John Richard Wolfe (1832-1915) was an Irish missionary serving with the Church Missionary Society in Fuzhou, China from 1862 to 1915.

Biography 
Wolfe was born in 1832 near Skibbereen, County Cork, Ireland, which at that time was part of Great Britain.  

He entered the Church Missionary Society College, Islington, London in 1857. In 1861 he was ordained a deacon at St Paul's Cathedral and in December of that year he sailed for Hong Kong from where he was assigned as a missionary minister to Fuzhou, Fujian.
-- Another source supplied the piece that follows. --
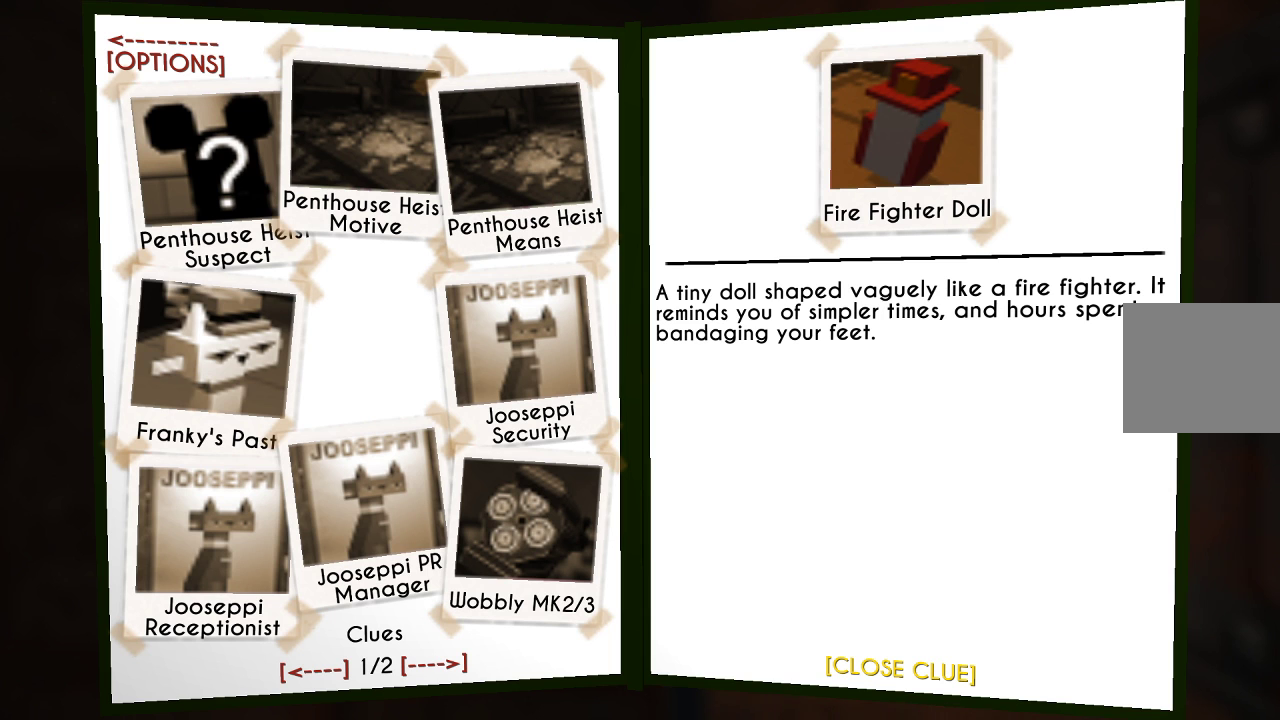
{"buttons": [], "left_stick": "center", "right_stick": "center", "events": [[300, "CIRCLE", "down"], [500, "CIRCLE", "up"]]}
He was ordained a priest at St John's Cathedral, Hong Kong, in 1863.   

Wolfe spent the rest of his life in Fuzhou until his death in 1915. He is described as "the chief instrument in the remarkable ingathering in the Fuh-kien Province." He was made Archdeacon of Fuzhou in 1887 and Vice-President of the CMS in 1910. He was the first and only Vice-President not to be a Bishop.
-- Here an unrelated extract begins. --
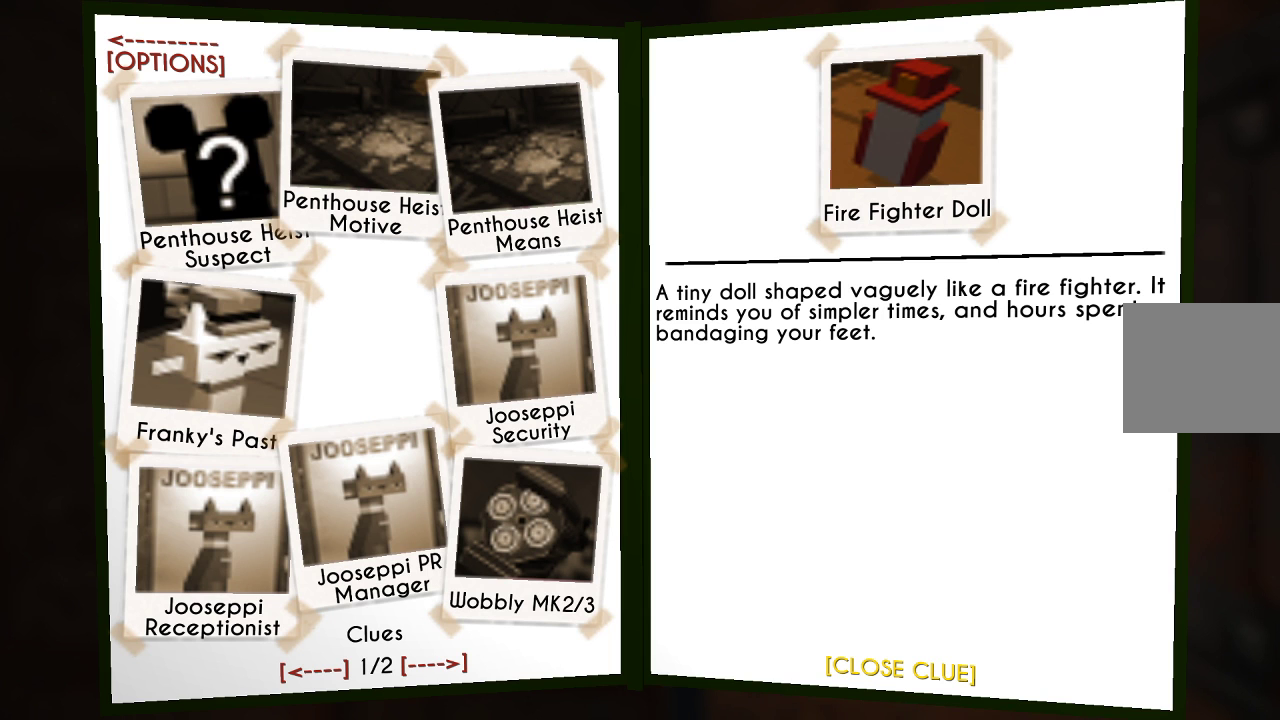
{"buttons": [], "left_stick": "center", "right_stick": "center", "events": [[233, "CROSS", "down"], [367, "CROSS", "up"]]}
After his death, the Synod in Fuzhou, with both Chinese and European members decided to commemorate his life and work by building a cathedral in his memory. Christ Church Cathedral (Cangxia Church) was opened in 1927. The duilian (Antithetical_couplet) running down the left hand side of the entrance translates as "With the ancient moon shining upon modern men we commemorate Archdeacon Wolfe who ministered here." Wolfe's name in Chinese sounded very like ancient moon and this became the nickname of one who was also known as 'The Fukien Moses'. He is still remembered by name in Fukien by many present day congregations.  

Wolfe translated a number of works into the local dialect including the Book of Common Prayer, several catechisms, the Gospel of St Matthew, and the Book of Joshua. He was responsible for the building of a number of churches and schools in Fuzhou and other centres across Fukien.

In 1864 Wolfe married Mary Ann Maclehose in Hong Kong. She predeceased him in 1913. Of their family of three boys and three girls, the girls Minnie, Annie and Amy all became missionaries and served in Fuzhou. His son Charles received medical training and worked in hospitals in the city.

References

Further reading
 J. R. Wolfe, Annual Letters and other correspondence in the Archives of the Church Missionary Society, Cadbury Research Library: Special Collections, University of Birmingham.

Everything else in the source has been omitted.